“I’m the type who’d like to sit home and watch every party that I’m invited to on a monitor in my bedroom,” Andy Warhol once said. Imagine what he would have thought about the monitoring capabilities of smart phones. Especially with a new LBS app that connects fans of art–or of Pop–with all things Warhol within 1,000 miles.
True to the eccentric cultural icon, the app is called Augmented Reality and was created by the ad agency Brunner. Users’ phones, utilizing location-based technology, can find points of interest “from Warhol’s early career, life, and death in Pittsburgh to his work, friends, life, and celebrity in NYC,” according to a release. Technology from Layar lets a user point a mobile phone camera at a place or object and receive digital information on top of the image. The app integrates the Google Maps API to find both the user’s location and the points of interest, and offers text and image content to explain things like “frozen hot chocolate parties at Serendipity Café with guests Marilyn and Jackie O.”
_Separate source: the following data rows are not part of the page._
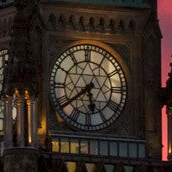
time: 5:38
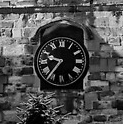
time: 9:36
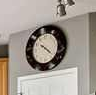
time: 4:21
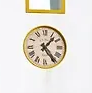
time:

Technically the app finds locations in a 1,000-mile radius. But in reality it just works for points of interest in New York, Warhol’s famous playground, and Pittsburgh, his hometown. So I guess as long as you’re east of the Mississippi River, you’ll be able to read about the artist’s studios and party venues if you’re so inclined.
It’s a creative way for The Andy Warhol Museum to market itself. Moreover it’s especially apt, considering the subject himself valued The Experience as much as the direct result of him putting a paintbrush onto canvas. (And thus irking art appraisers who don’t believe, as Warhol did, that his signing of a piece created by others makes it a true Warhol.) Whether or not anyone agreed, he would probably have called the app a masterpiece of pop culture and art.